New FM Channels in Ranchi & Jamshedpur

NAVTAN KUMAR Ranchi, Nov. 9:
Good news for the people of Ranchi and Jamshedpur: the All India Radio (AIR) has decided to give four FM channels, to be run by private agencies, to each of the cities. Official sources said the Union ministry of information and broadcasting has invited tenders, the last date for which was November 7. Three parties have applied and a decision will be taken soon, added sources.
The tenders were floated as part of the Union ministry's massive expansion plan of the FM radio broadcasting services. According to the plan, the government intends to allocate 338 channels to private parties in 91 cities across the country. The operations will, however, be restricted to entertainment-based programmes. The four channels will be in addition to the existing FM channel (103.3 MHz) in Ranchi, which mainly broadcasts Vividh Bharati programmes.
An official said: "The expansion plan was mooted after the Prasar Bharati decided radio culture is on the revival path in India.

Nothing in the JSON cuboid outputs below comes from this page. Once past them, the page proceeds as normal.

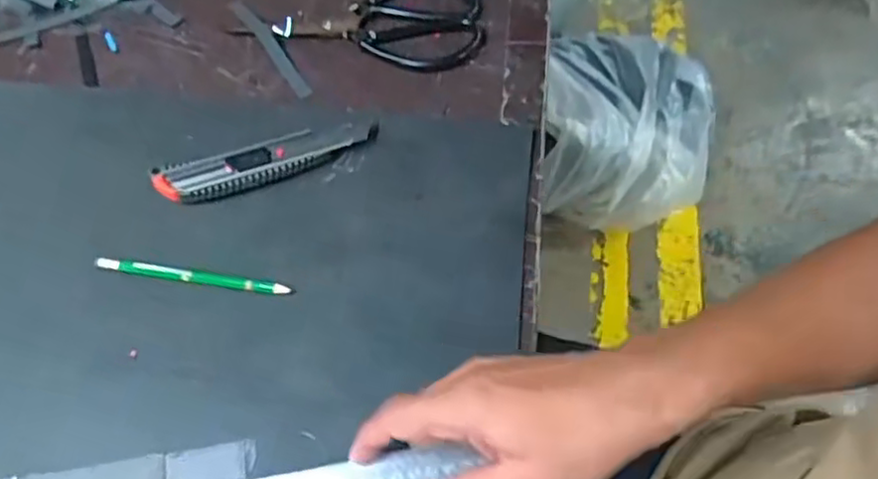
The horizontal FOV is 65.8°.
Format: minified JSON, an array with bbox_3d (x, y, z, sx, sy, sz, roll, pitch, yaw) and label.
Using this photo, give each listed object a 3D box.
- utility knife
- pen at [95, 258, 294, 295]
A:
[{"bbox_3d":[-0.129,-0.062,0.510,0.161,0.021,0.041,-22,61,-12],"label":"utility knife"},{"bbox_3d":[-0.169,0.026,0.464,0.135,0.008,0.010,8,59,6],"label":"pen"}]

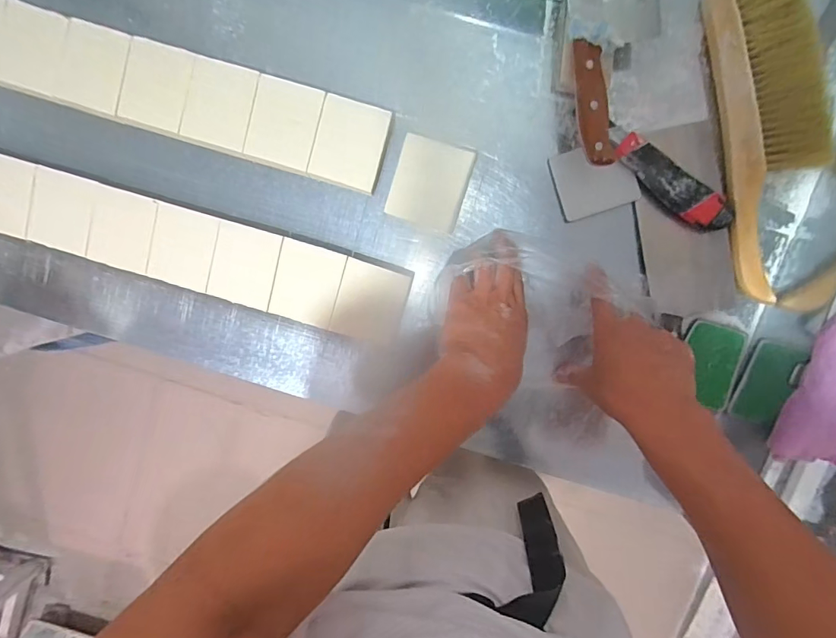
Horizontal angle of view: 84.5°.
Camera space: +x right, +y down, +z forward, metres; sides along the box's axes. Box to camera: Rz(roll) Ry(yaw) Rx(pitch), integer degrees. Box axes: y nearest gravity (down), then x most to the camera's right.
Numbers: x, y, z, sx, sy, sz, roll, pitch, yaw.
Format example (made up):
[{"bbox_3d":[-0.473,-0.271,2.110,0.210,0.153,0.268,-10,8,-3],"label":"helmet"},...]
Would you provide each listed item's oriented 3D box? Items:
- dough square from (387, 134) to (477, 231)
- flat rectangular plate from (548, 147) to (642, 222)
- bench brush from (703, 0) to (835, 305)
[{"bbox_3d":[0.014,-0.152,0.517,0.079,0.018,0.090,17,97,3],"label":"dough square"},{"bbox_3d":[0.196,-0.155,0.512,0.084,0.005,0.074,-16,94,4],"label":"flat rectangular plate"},{"bbox_3d":[0.366,-0.191,0.476,0.089,0.033,0.328,-10,95,6],"label":"bench brush"}]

FMs are popular and have become a part of life in the bigger cities. They air melodious songs and also provide local information, trains, bus or flights timings, forecasts weather, traffic situation and other such things"
So far, FM is yet to hit Jharkhand "in the true sense", he pointed out, as only limited time is allotted for local stations. However, the official noted, the audience research wing is trying to make the existing slots more lively and entertaining.
"We have already introduced programmes on the existing FM channel. We are also in the process of selecting good anchors. Our main target is young people in the age group of 18 to 35," the official pointed out. Sources said Firayalal - a famous departmental store in the capital - and Radio Sheetal has applied for the Ranchi tenders.
Interestingly, the ministry had invited tenders two years ago, but did not get any response.